Sulla copertina del New Statesman Putin deforma il mondo tenendolo tra le mani. Gli si appiccica sulle dita


 

Tentare di indovinare quali siano le intenzioni del presidente russo è un lavoro di vecchia data e poco fruttuoso. E la regola vuole che Putin non faccia mai quello che ti aspetti, non perché sia imprevedibile, anzi spesso è più che prevedibile, ma perché, come ha scritto Mark Galeotti, esperto di intelligence russa, accade che neppure lui, neppure Putin, abbia spesso le idee chiare. Non è un giocatore di scacchi, non pensa a come “vincere in quindici mosse”, ha idee estemporanee, combina cose con le quali a volte non sa neppure lui fino a che punto possa o voglia spingersi. Cercando di intravedere nella mente del presidente russo, una delle domande più insistenti di questi giorni è: Putin invaderà l’Ucraina?

■ **Registrazioni**
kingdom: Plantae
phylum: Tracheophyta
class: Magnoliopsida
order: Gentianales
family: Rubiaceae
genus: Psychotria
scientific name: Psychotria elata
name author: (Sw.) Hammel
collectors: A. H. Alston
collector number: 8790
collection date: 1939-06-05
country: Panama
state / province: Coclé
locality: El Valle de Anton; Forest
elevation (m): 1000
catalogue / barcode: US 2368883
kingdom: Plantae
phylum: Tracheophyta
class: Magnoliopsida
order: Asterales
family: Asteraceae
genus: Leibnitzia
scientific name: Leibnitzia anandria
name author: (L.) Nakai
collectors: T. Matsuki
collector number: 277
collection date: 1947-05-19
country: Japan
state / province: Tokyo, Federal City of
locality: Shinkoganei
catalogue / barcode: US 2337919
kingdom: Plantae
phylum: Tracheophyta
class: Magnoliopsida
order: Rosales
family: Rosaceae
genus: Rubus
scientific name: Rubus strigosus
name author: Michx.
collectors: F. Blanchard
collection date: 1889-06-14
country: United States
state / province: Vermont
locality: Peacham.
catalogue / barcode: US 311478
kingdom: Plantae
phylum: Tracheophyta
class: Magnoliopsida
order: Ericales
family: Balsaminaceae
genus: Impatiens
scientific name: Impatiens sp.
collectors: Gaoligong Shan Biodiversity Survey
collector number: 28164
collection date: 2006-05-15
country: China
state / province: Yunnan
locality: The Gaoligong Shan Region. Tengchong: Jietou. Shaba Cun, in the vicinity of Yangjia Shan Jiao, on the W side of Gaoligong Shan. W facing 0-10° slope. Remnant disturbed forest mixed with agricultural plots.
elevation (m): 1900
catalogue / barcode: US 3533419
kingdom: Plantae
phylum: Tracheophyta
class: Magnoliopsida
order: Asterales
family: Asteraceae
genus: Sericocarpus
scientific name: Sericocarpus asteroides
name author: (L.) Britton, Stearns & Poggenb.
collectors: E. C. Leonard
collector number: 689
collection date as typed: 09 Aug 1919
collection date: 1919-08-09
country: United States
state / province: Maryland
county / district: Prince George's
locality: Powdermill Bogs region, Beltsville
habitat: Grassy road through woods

■ **Testo della consegna**
Trascriva parola per parola il passo dell'estratto su Putin che inizia con "Sulla copertina del" e termina con "Putin invaderà l’Ucraina?".

■ **Soluzione scritta**
Sulla copertina del New Statesman Putin deforma il mondo tenendolo tra le mani. Gli si appiccica sulle dita


 

Tentare di indovinare quali siano le intenzioni del presidente russo è un lavoro di vecchia data e poco fruttuoso. E la regola vuole che Putin non faccia mai quello che ti aspetti, non perché sia imprevedibile, anzi spesso è più che prevedibile, ma perché, come ha scritto Mark Galeotti, esperto di intelligence russa, accade che neppure lui, neppure Putin, abbia spesso le idee chiare. Non è un giocatore di scacchi, non pensa a come “vincere in quindici mosse”, ha idee estemporanee, combina cose con le quali a volte non sa neppure lui fino a che punto possa o voglia spingersi. Cercando di intravedere nella mente del presidente russo, una delle domande più insistenti di questi giorni è: Putin invaderà l’Ucraina?